He poured out some and I drank it, being careful to rinse the glass afterward.

“Well,” said Sperry, when he had lighted a cigar. “So you want to know where we are.”

“I would like to save something out of the wreck.”

“That’s easy. Horace, you should be a heart specialist, and I should have taken the law. It’s as plain as the alphabet.” He took his notes of the sittings from his pocket. “I’m going to read a few things. Keep what is left of your mind on them. This is the first sitting.

“‘The knee hurts. It is very bad. Arnica will take the pain out.’

“I want to go out.
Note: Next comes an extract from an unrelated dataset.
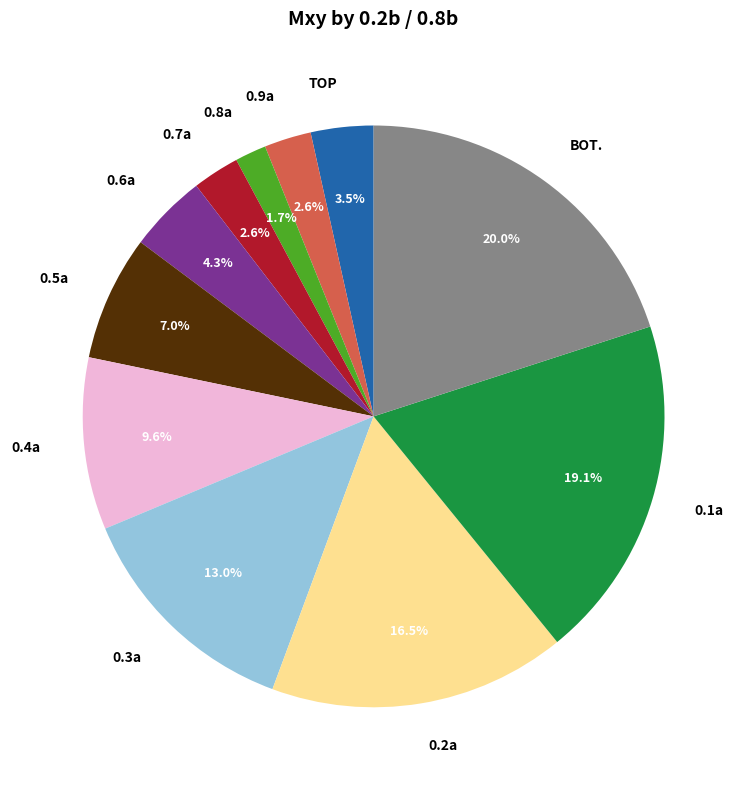

The 0.4a slice represents 10% of the pie. True or false?

True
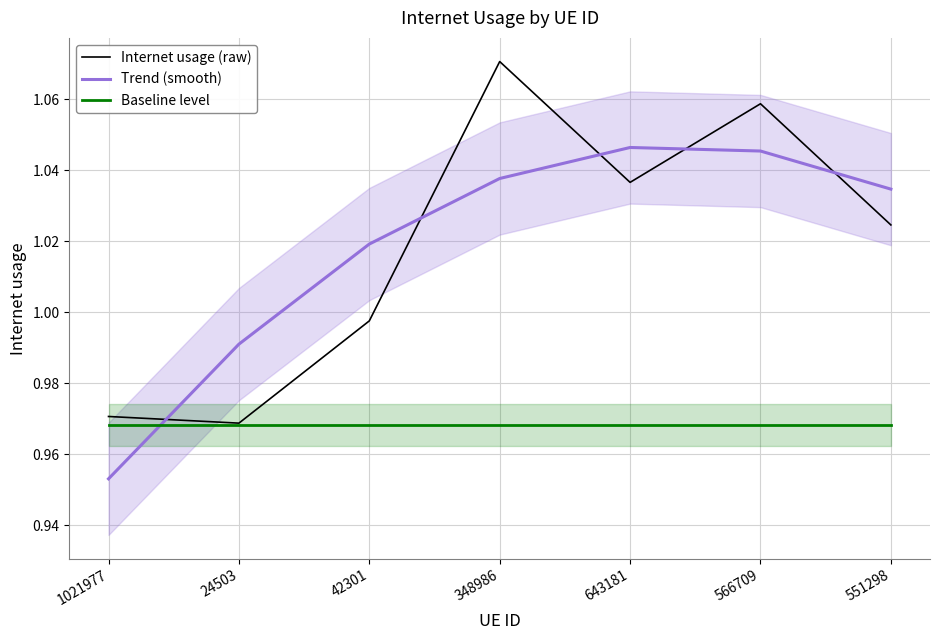

True or false: Trend (smooth) has a value of 1.0 at 24503.

True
I want air. If I could only go to sleep and forget it. The drawing-room furniture is scattered all over the house.”

“Now the second sitting:

“‘It is writing.’ (The stick.) ‘It is writing, but the water washed it away. All of it, not a trace.’ ‘If only the pocketbook were not lost. Car-tickets and letters. It will be terrible if the letters are found.’ ‘Hawkins may have it. The curtain was much safer.’ ‘That part’s safe enough, unless it made a hole in the floor above.’”

“Oh, if you’re going to read a lot of irrelevant material—”

“Irrelevant nothing! Wake up, Horace! But remember this. I’m not explaining the physical phenomena. We’ll never do that. It wasn’t extraordinary, as such things go. Our little medium in a trance condition has read poor Clara’s mind. It’s all here, all that Clara knew and nothing that she didn’t know. A mind-reader, friend Horace. And Heaven help me when I marry her!”